Rabu, 27 Januari 2016

Love Over Stupidity

Mak Gondut nge-whatsapp sebuah berita yang sepertinya dia copas dari whatsapp lain yang copas dari web aceh cyber berdesain ala matrix reloaded yang dicopas dari online sebuah koran terbelakang yang dikutip dari seorang Menteri Agama yang melihat LGBT hanya dari sudut pandang agama versi dia sendiri.

"Masyarakat hendaknya tidak menyalahkan dan menyudutkan pelaku LGBT, mereka adalah korban yang perlu bantuan."

Gue memilih tidak menjawab whatsapp Mak Gondut. Di saat banyak  hal yang seharusnya diurusi agama terjadi di dunia malah tidak mendapatkan bantuan, berdebat soal LGBT boleh atau tidak menjadi menjemukan. Korban perang Siria yang ditolak di mana-mana, misalnya.

"Perilaku LGBT bisa saja disebabkan oleh genetik atau keturunan dan faktor lingkungan yang telah menjadi gaya hidup. Mereka ini seharusnya dapat dirangkul dan diayomi serta dibimbing agar mendapatkan solusi yang terbaik."

Gue juga tidak akan mengkhotbahi betapa homoseksualitas sudah ada di semua spesies sejak dahulu kala.Kalau mereka mau mereka bisa baca sendiri. Tapi kalau mereka ada waktu membaca lebih baik membaca kenapa Arab Saudi bisa sesuka hati ngebom Yaman.
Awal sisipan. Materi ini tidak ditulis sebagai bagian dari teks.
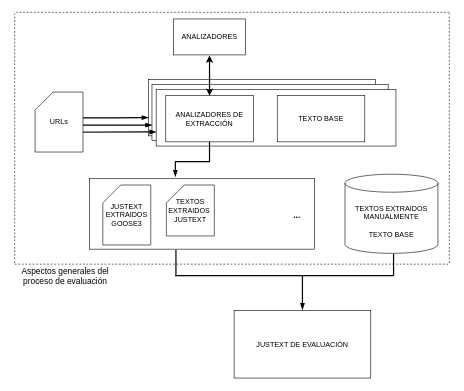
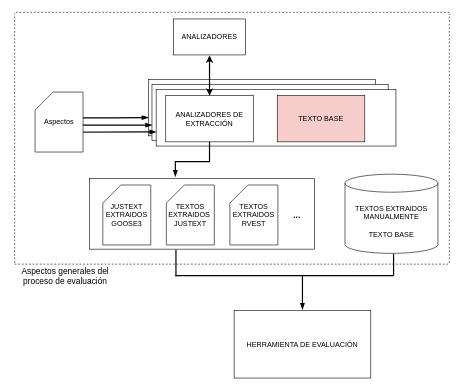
  <mxCell id="0" />
  <mxCell id="1" parent="0" />
  <mxCell id="2" value="" style="rounded=0;whiteSpace=wrap;html=1;strokeWidth=1;" parent="1" vertex="1"><mxGeometry x="247" y="132" width="379" height="94" as="geometry" /></mxCell>
  <mxCell id="3" value="" style="rounded=0;whiteSpace=wrap;html=1;strokeWidth=1;" parent="1" vertex="1"><mxGeometry x="253" y="140" width="394" height="94" as="geometry" /></mxCell>
  <mxCell id="4" value="" style="rounded=0;whiteSpace=wrap;html=1;strokeWidth=1;fillColor=default;" parent="1" vertex="1"><mxGeometry x="260" y="149" width="400" height="94" as="geometry" /></mxCell>
  <mxCell id="5" value="" style="endArrow=blockThin;html=1;rounded=0;strokeWidth=2;entryX=0;entryY=0.75;entryDx=0;entryDy=0;endFill=1;" parent="1" target="4" edge="1"><mxGeometry width="50" height="50" relative="1" as="geometry"><mxPoint x="97" y="220" as="sourcePoint" /><mxPoint x="523" y="273" as="targetPoint" /></mxGeometry></mxCell>
  <mxCell id="6" value="" style="endArrow=blockThin;html=1;rounded=0;strokeWidth=2;entryX=0;entryY=0.75;entryDx=0;entryDy=0;endFill=1;" parent="1" edge="1"><mxGeometry width="50" height="50" relative="1" as="geometry"><mxPoint x="98" y="208" as="sourcePoint" /><mxPoint x="253" y="208" as="targetPoint" /></mxGeometry></mxCell>
  <mxCell id="7" value="" style="endArrow=blockThin;html=1;rounded=0;strokeWidth=2;entryX=0;entryY=0.75;entryDx=0;entryDy=0;endFill=1;" parent="1" edge="1"><mxGeometry width="50" height="50" relative="1" as="geometry"><mxPoint x="98" y="196" as="sourcePoint" /><mxPoint x="247" y="195.5" as="targetPoint" /><Array as="points"><mxPoint x="189" y="196" /></Array></mxGeometry></mxCell>
  <mxCell id="8" value="ANALIZADORES DE EXTRACCIÓN" style="rounded=0;whiteSpace=wrap;html=1;strokeWidth=1;" parent="1" vertex="1"><mxGeometry x="276" y="159" width="146" height="77" as="geometry" /></mxCell>
  <mxCell id="9" value="" style="endArrow=classic;startArrow=classic;html=1;rounded=0;strokeWidth=2;entryX=0.5;entryY=0;entryDx=0;entryDy=0;" parent="1" target="8" edge="1"><mxGeometry width="50" height="50" relative="1" as="geometry"><mxPoint x="349" y="92" as="sourcePoint" /><mxPoint x="523" y="266" as="targetPoint" /><Array as="points" /></mxGeometry></mxCell>
  <mxCell id="10" value="ANALIZADORES" style="rounded=0;whiteSpace=wrap;html=1;strokeWidth=1;" parent="1" vertex="1"><mxGeometry x="289" y="31" width="120" height="60" as="geometry" /></mxCell>
- <mxCell id="11" value="TEXTO BASE" style="rounded=0;whiteSpace=wrap;html=1;strokeWidth=1;" parent="1" vertex="1"><mxGeometry x="462" y="159" width="146" height="77" as="geometry" /></mxCell>
- <mxCell id="12" value="URLs" style="shape=card;whiteSpace=wrap;html=1;strokeWidth=1;" parent="1" vertex="1"><mxGeometry x="58" y="153" width="80" height="100" as="geometry" /></mxCell>
+ <mxCell id="11" value="TEXTO BASE" style="rounded=0;whiteSpace=wrap;html=1;strokeWidth=1;fillColor=#f8cecc;" parent="1" vertex="1"><mxGeometry x="462" y="159" width="146" height="77" as="geometry" /></mxCell>
+ <mxCell id="12" value="Aspectos" style="shape=card;whiteSpace=wrap;html=1;strokeWidth=1;" parent="1" vertex="1"><mxGeometry x="58" y="153" width="80" height="100" as="geometry" /></mxCell>
  <mxCell id="13" value="" style="endArrow=none;dashed=1;html=1;strokeWidth=1;rounded=1;strokeColor=default;" parent="1" edge="1"><mxGeometry width="50" height="50" relative="1" as="geometry"><mxPoint x="24" y="438" as="sourcePoint" /><mxPoint x="24" y="22" as="targetPoint" /></mxGeometry></mxCell>
  <mxCell id="14" value="" style="endArrow=none;dashed=1;html=1;strokeWidth=1;rounded=1;strokeColor=default;" parent="1" edge="1"><mxGeometry width="50" height="50" relative="1" as="geometry"><mxPoint x="26" y="20" as="sourcePoint" /><mxPoint x="752" y="20" as="targetPoint" /></mxGeometry></mxCell>
  <mxCell id="15" value="&lt;font style=&quot;font-size: 14px&quot;&gt;Aspectos generales del proceso de evaluación&lt;/font&gt;" style="text;html=1;strokeColor=none;fillColor=none;align=center;verticalAlign=middle;whiteSpace=wrap;rounded=0;shadow=0;glass=0;dashed=1;sketch=0;" parent="1" vertex="1"><mxGeometry x="20" y="429" width="177" height="61" as="geometry" /></mxCell>
  <mxCell id="16" value="" style="rounded=0;whiteSpace=wrap;html=1;" parent="1" vertex="1"><mxGeometry x="149" y="297" width="375" height="118" as="geometry" /></mxCell>
  <mxCell id="17" value="JUSTEXT EXTRAIDOS GOOSE3" style="shape=card;whiteSpace=wrap;html=1;" parent="1" vertex="1"><mxGeometry x="171" y="308" width="80" height="100" as="geometry" /></mxCell>
- <mxCell id="18" value="TEXTOS EXTRAIDOS&amp;nbsp; JUSTEXT" style="shape=card;whiteSpace=wrap;html=1;" parent="1" vertex="1"><mxGeometry x="277" y="308" width="80" height="85" as="geometry" /></mxCell>
+ <mxCell id="18" value="TEXTOS EXTRAIDOS&amp;nbsp; JUSTEXT" style="shape=card;whiteSpace=wrap;html=1;" parent="1" vertex="1"><mxGeometry x="277" y="308" width="80" height="100" as="geometry" /></mxCell>
+ <mxCell id="19" value="TEXTOS EXTRAIDOS RVEST" style="shape=card;whiteSpace=wrap;html=1;" parent="1" vertex="1"><mxGeometry x="383" y="308" width="80" height="100" as="geometry" /></mxCell>
  <mxCell id="20" value="TEXTOS EXTRAIDOS MANUALMENTE &lt;br&gt;&lt;br&gt;TEXTO BASE" style="shape=cylinder3;whiteSpace=wrap;html=1;boundedLbl=1;backgroundOutline=1;size=15;" parent="1" vertex="1"><mxGeometry x="575" y="290" width="155" height="132" as="geometry" /></mxCell>
  <mxCell id="21" value="&lt;font style=&quot;font-size: 14px&quot;&gt;&lt;b&gt;...&lt;/b&gt;&lt;/font&gt;" style="text;html=1;strokeColor=none;fillColor=none;align=center;verticalAlign=middle;whiteSpace=wrap;rounded=0;" parent="1" vertex="1"><mxGeometry x="465" y="343" width="60" height="30" as="geometry" /></mxCell>
  <mxCell id="22" value="" style="endArrow=blockThin;html=1;rounded=0;strokeWidth=2;endFill=1;exitX=0.5;exitY=1;exitDx=0;exitDy=0;" parent="1" source="8" edge="1"><mxGeometry width="50" height="50" relative="1" as="geometry"><mxPoint x="730" y="281.5" as="sourcePoint" /><mxPoint x="292" y="294" as="targetPoint" /><Array as="points"><mxPoint x="349" y="269" /><mxPoint x="292" y="269" /></Array></mxGeometry></mxCell>
  <mxCell id="23" value="" style="endArrow=none;dashed=1;html=1;strokeWidth=1;rounded=1;strokeColor=default;" parent="1" edge="1"><mxGeometry width="50" height="50" relative="1" as="geometry"><mxPoint x="24" y="440" as="sourcePoint" /><mxPoint x="750" y="440" as="targetPoint" /></mxGeometry></mxCell>
  <mxCell id="24" value="" style="endArrow=none;dashed=1;html=1;strokeWidth=1;rounded=1;strokeColor=default;" parent="1" edge="1"><mxGeometry width="50" height="50" relative="1" as="geometry"><mxPoint x="749" y="438" as="sourcePoint" /><mxPoint x="749" y="22" as="targetPoint" /></mxGeometry></mxCell>
  <mxCell id="25" value="" style="endArrow=none;html=1;rounded=0;strokeWidth=2;" parent="1" edge="1"><mxGeometry width="50" height="50" relative="1" as="geometry"><mxPoint x="292" y="459" as="sourcePoint" /><mxPoint x="656" y="459" as="targetPoint" /></mxGeometry></mxCell>
  <mxCell id="26" value="" style="endArrow=none;html=1;rounded=0;strokeWidth=2;exitX=0.384;exitY=1.008;exitDx=0;exitDy=0;exitPerimeter=0;" parent="1" source="16" edge="1"><mxGeometry width="50" height="50" relative="1" as="geometry"><mxPoint x="491" y="361" as="sourcePoint" /><mxPoint x="293" y="460" as="targetPoint" /></mxGeometry></mxCell>
  <mxCell id="27" value="" style="endArrow=none;html=1;rounded=0;strokeWidth=2;" parent="1" edge="1"><mxGeometry width="50" height="50" relative="1" as="geometry"><mxPoint x="656" y="423" as="sourcePoint" /><mxPoint x="656" y="459.06" as="targetPoint" /></mxGeometry></mxCell>
  <mxCell id="28" value="" style="endArrow=blockThin;html=1;rounded=0;strokeWidth=2;endFill=1;" parent="1" edge="1"><mxGeometry width="50" height="50" relative="1" as="geometry"><mxPoint x="504" y="458" as="sourcePoint" /><mxPoint x="504" y="516" as="targetPoint" /></mxGeometry></mxCell>
- <mxCell id="29" value="JUSTEXT DE EVALUACIÓN" style="rounded=0;whiteSpace=wrap;html=1;" parent="1" vertex="1"><mxGeometry x="390" y="517" width="228" height="113" as="geometry" /></mxCell>
+ <mxCell id="29" value="HERRAMIENTA DE EVALUACIÓN" style="rounded=0;whiteSpace=wrap;html=1;" parent="1" vertex="1"><mxGeometry x="390" y="517" width="228" height="113" as="geometry" /></mxCell>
Mungkin karena didukung lingkungan, tetmasuk the big brothers Inggris dan Amerika. Arab Saudi ini seharusnya dirangkul dan diayomi agar tidak terus menerus membunuh orang demi keuntungan dagang senjata dan minyak.

"Bahkan, bisa saja mereka sebenarnya tidak ingin terus-menerus berperilaku seperti itu. Mereka bisa saja ingin bebas dari masalah yang mereka rasakan."

Ah itu kan perasaan sok tahu bapak saja. Gue sudah menerima kok kalau gue memang diciptakan begini, dan tidak ingin menjadi orang lain yang sesuai standar baik seorang menteri yang tidak berusaha mendalami masalah dan hanya menjawab berdasarkan komentar populer.

Lebih baik kita bersama-sama membicarakan hal-hal yang kita bisa sepakati. Hal-hal yang membuat lingkungan hidup kita lebih baik. Gak usah jauh-jauh ke Yaman dan Siria.

Bisa dimulai dengan gimana caranya si Nur yang kerja di rumah kita demi anaknya di kampung bisa merasa lebih berarti. Atau industri film yang akan dihapus dari Daftar Negatif Investasi dan dampaknya pada budaya dan ekonomi kita.